There are a lot of what are basically trade offs. If I understand what your software allows the user to do I am not sure you are making the right trade offs. I would argue that the software should tend to lead the user toward the fewest and smallest guides that are consistant with how the rod is going to be used.
As far as the modeling itself is concerned. If you are modeling the guide spacing that is one thing but if I understand you seem to have suggested that you are modeling the blank or rod. If you are attempting to model the blank I do not think that you will be able to get by with algebra as you suggest. The characteristics of a blank are going to be a function of a several things that do not lend themselves to being modeled with algebra.
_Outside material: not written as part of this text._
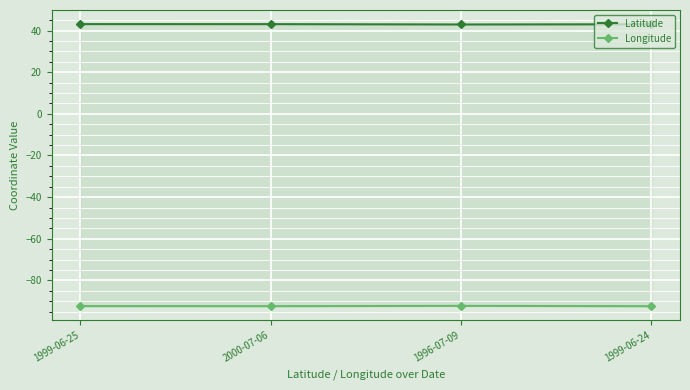

True or false: Longitude and Latitude cross at least once.

False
I think that you are probably going to have to use partial differential equations to model several things like the sectional stiffness and sectional weight.

James,
Your comment above that all vendors follow standard descriptions......for tip flex, medium flex, full flex, or fast, moderate fast, fast, extra fast action all follow a similar taper.......uh.....big opening here I think. I think some advertise their rods as fast action when they really are not.....just for the fluff. Just oversimplified I suppose, but with all the anomalies of each manafacturer and the grade of material and his process, good/fair/or bad......I can't see a computerized calculation system helping me place guides on any given rod. But if I thought it worked.......I WANT A COPY OF IT!
Jim

OK, so my degree is in creative writing, not physics or math, but I do write a lot of software in my day job. This thread is fascinating.

How about this approach:

1) hang a static load off the tip-top--and just to keep it interesting, use enough pennies to deflect the rod 1/3 its length (CCS)

2) measure the distance from the floor to the blank at fixed intervals--say, every five or ten inches

3) compute the curve of the blank under load using polynomial regression, working from the fixed points you observed in step 2

4) minimize the area of the curve between the blank and a hypothetical line segment running taught between two guide locations--accounting for guide height, just for fun

5) "walk" one of the two guides until the area beneath the curve achieves the ideal compromise between tightness of line fit (least area) and number of guides (fewer is better)--> this last point is a fun challenge, as the area minimization tends to increase the number of guides, while the principles of good design would want to minimize weight/friction, hence minimize the number of guides

The benefits of this approach:

- you're using a true representation of the blank's curvature under load, not an arbiturary/logarithmic curve
- you also get your CCS data in the same step (hopefully helping CCS to become a standard)
- you're accounting for guide height, which is an interesting fringe benefit

The pitfalls:

- you've optimized guide placement for the rod when it's "loaded" (per CCS definition), but not at other deflection points
- you've assumed that the goal of good guide placement is to make the line follow the blank as closely as possible

Can anybody tell me how a calculation of the rod's resonant frequency might help eliminate my need for the polynomial regression analysis?

For what it's worth, I'm working on the software to drive a Web site devoted to the above--and would love your comments. So far, I tend to achieve about a 3-5% reduction in the area beneath the curve using this algorithm compared to my typical guide placement approach (which mirrors your Java applet, James).